PROJECT SUMMARY
Our long-term objective is to characterize the microenvironments that influence B lymphocyte development during altered
bone homeostasis. B lymphocytes are required for the production of antibodies that are crucial for a robust adaptive immune
response. Studies from many groups have determined the stages of maturation, the molecular mechanisms of B cell antigen
receptor gene rearrangements and generation of receptor diversity, and mechanisms of self-tolerance in conventional B
cells. The microenvironments in the bone marrow (BM) that support B cell progenitors and mature B cells have been
described (2-7), and it appears that development of robust antibody responses from B cells is influenced by the relatively
low oxygen levels in the germinal centers of the spleen and lymph nodes (11). However, relatively little is known about
the mechanisms by which oxygen levels regulate B cell development in the bone marrow. We aim to fill the scientific
knowledge gap on the microenvironmental niches that influence the maintenance and function of adult B cell subsets. In
the course of our studies to examine the effects of altered bone homeostasis on immune cell development, we discovered
that B cell development was severely impaired in mice in which a hypoxia response pathway gene, von-Hippel Lindau
(Vhl), is conditionally deleted in osteocytes (12). We hypothesized that Vhl-deficiency in osteocytes results in structural
and molecular changes in the vascular architecture in the BM microenvironments, which may alter oxygen tension to levels
that support aberrant B development. In support of this, our preliminary analyses suggest that deletion of Vhl in osteocytes
results in increased permeability in the vasculature. However, off-target expression of the Dmp1-Cre transgene in
osteoblasts clouds this interpretation. Other tissue-specific Cre mice traditionally used to study the skeletal system display
off-target or broader expression than expected, diminishing their utility in defining the role of gene deletion in specific cell
types. In addition, current mouse models do not permit the study of Vhl-deficiency on immune cell development in postnatal
and adult BM microenvironments. MSCs are osteocyte precursors, can support B cell development in the BM (13) but the
specific and unique contributions of the MSCs, OBs and OCYs to B cell maturation is unclear. Therefore, we propose to
generate a novel inducible Vhl-conditional knockout mouse model, to assess the cell-extrinsic effects of Vhl deletion in
MSCs on B cell development. We aim to combine transplantation strategies with high-resolution intravital (live)
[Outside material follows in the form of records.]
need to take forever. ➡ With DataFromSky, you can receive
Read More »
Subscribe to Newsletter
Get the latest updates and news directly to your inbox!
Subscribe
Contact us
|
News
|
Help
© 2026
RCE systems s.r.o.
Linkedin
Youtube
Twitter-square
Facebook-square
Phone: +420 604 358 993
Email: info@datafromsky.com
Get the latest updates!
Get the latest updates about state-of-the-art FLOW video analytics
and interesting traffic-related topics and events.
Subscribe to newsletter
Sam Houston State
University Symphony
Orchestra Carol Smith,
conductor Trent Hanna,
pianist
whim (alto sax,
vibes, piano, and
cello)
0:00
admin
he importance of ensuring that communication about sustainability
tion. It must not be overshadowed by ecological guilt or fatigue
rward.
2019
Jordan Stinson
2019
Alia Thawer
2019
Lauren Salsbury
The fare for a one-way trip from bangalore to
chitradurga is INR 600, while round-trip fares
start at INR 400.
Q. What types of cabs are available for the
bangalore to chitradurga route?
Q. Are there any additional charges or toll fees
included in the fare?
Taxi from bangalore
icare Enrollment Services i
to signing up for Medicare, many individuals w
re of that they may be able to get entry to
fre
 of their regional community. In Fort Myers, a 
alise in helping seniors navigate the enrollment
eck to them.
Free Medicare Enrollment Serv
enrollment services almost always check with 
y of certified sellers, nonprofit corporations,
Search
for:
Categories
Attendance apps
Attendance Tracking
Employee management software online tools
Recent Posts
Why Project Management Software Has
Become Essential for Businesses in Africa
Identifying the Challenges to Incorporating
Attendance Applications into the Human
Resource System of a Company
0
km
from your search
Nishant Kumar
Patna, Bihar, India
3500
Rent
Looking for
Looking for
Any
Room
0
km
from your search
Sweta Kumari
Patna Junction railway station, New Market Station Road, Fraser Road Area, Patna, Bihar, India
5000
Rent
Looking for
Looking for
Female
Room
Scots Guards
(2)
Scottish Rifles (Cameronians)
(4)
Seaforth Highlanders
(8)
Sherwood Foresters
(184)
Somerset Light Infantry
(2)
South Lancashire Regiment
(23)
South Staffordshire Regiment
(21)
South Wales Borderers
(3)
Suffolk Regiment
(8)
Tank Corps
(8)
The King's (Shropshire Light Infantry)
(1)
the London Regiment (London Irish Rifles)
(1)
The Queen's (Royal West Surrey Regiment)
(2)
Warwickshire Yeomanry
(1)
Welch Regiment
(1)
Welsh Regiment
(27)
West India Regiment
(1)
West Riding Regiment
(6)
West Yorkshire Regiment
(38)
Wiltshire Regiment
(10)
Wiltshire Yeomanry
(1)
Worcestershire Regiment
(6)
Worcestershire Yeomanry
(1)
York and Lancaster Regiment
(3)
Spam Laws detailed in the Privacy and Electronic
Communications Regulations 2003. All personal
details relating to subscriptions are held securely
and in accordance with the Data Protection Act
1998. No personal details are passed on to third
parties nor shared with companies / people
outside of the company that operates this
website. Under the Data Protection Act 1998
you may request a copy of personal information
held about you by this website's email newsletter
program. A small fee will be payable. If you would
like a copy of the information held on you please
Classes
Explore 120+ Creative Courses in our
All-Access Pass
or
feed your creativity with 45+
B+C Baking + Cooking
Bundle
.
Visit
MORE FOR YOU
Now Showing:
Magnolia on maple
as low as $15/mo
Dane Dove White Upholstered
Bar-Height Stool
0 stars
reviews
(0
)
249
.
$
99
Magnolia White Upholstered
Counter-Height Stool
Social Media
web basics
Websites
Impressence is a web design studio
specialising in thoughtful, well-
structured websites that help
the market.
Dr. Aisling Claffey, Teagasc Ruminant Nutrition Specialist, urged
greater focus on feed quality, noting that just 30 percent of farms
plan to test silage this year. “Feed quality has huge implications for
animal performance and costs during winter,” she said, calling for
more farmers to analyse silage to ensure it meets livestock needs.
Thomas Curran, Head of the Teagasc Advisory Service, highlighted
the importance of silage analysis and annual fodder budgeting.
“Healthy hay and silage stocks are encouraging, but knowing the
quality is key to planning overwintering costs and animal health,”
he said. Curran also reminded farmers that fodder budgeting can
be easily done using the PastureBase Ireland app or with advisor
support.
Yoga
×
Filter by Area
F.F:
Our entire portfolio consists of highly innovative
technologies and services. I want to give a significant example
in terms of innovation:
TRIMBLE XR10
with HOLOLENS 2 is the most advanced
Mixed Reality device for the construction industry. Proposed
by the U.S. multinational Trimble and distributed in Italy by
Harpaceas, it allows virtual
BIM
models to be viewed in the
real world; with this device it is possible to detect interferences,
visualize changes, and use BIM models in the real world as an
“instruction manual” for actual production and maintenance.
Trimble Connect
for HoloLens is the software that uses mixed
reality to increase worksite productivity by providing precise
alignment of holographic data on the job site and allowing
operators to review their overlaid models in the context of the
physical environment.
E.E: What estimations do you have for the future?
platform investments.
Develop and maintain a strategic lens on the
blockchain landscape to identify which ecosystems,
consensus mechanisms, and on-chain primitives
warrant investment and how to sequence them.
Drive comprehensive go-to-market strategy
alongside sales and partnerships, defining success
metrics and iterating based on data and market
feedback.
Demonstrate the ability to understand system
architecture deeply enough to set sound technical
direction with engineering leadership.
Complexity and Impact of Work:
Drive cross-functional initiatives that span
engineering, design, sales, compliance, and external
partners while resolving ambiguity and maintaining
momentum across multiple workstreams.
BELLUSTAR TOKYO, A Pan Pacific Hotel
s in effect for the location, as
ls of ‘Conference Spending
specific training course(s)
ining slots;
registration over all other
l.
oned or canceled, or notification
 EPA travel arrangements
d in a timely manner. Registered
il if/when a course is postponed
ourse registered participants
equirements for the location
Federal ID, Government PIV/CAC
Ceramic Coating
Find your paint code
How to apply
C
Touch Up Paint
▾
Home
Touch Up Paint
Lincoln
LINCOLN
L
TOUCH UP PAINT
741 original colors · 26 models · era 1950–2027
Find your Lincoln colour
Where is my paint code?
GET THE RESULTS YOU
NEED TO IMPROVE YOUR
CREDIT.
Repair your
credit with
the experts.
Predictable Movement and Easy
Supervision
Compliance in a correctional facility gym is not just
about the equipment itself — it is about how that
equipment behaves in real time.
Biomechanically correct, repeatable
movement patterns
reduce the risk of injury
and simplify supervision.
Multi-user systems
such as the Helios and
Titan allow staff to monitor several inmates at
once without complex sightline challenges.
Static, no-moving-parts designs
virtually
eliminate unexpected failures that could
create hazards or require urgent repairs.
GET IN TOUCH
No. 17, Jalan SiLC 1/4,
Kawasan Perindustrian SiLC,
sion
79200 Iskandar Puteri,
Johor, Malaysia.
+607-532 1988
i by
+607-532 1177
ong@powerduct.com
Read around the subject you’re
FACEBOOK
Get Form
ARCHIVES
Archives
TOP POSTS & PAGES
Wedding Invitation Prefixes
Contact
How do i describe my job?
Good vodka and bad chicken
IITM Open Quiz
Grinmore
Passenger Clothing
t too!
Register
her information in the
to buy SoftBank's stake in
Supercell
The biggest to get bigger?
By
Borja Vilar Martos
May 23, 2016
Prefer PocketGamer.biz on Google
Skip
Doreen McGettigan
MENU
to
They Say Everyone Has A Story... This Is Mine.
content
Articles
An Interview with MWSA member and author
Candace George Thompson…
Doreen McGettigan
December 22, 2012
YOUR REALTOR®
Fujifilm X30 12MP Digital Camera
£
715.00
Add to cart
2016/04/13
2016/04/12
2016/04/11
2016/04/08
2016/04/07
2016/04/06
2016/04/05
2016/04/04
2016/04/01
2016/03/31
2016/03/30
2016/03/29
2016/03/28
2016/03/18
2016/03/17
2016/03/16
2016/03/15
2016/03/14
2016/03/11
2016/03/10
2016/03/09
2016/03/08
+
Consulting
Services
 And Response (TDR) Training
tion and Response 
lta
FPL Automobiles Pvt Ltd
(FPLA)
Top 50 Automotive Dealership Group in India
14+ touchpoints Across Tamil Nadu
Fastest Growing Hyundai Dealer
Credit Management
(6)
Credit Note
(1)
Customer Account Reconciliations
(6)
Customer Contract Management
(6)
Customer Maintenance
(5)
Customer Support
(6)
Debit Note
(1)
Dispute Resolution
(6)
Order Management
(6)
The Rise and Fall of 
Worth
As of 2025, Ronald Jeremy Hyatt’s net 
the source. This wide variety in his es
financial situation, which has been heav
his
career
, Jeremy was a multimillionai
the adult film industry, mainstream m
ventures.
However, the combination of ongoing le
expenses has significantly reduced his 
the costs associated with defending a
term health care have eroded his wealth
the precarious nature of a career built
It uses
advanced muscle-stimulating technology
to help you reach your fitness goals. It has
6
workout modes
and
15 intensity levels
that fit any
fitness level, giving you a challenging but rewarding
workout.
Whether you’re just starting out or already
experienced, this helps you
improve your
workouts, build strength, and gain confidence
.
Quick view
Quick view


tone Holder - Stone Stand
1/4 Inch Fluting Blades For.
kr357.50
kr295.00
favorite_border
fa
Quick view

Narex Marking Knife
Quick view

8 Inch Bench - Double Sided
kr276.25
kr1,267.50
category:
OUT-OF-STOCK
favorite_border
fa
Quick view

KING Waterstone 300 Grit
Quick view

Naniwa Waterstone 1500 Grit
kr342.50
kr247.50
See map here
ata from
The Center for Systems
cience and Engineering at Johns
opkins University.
microscopy of the calvaria and ex vivo long bone imaging to characterize the Vhl-deficient bone marrow
microenvironment in order to identify changes that may influence B cell development, such as oxygen tension, blood vessel
type and structure, the presence and location of stromal cells or hematopoietic cells, and changes in bone morphology.
Finally, we aim to analyze the niches longitudinally over time, in order to determine how the distinct physical properties in
the bone change and affects the progression of B cell developmental defects in Vhl-deficient bones as a function of time.
This information could be applied to future studies of the effects of irradiation, myeloablative conditioning, or bone-building
drugs on bone marrow niches and immune cell development.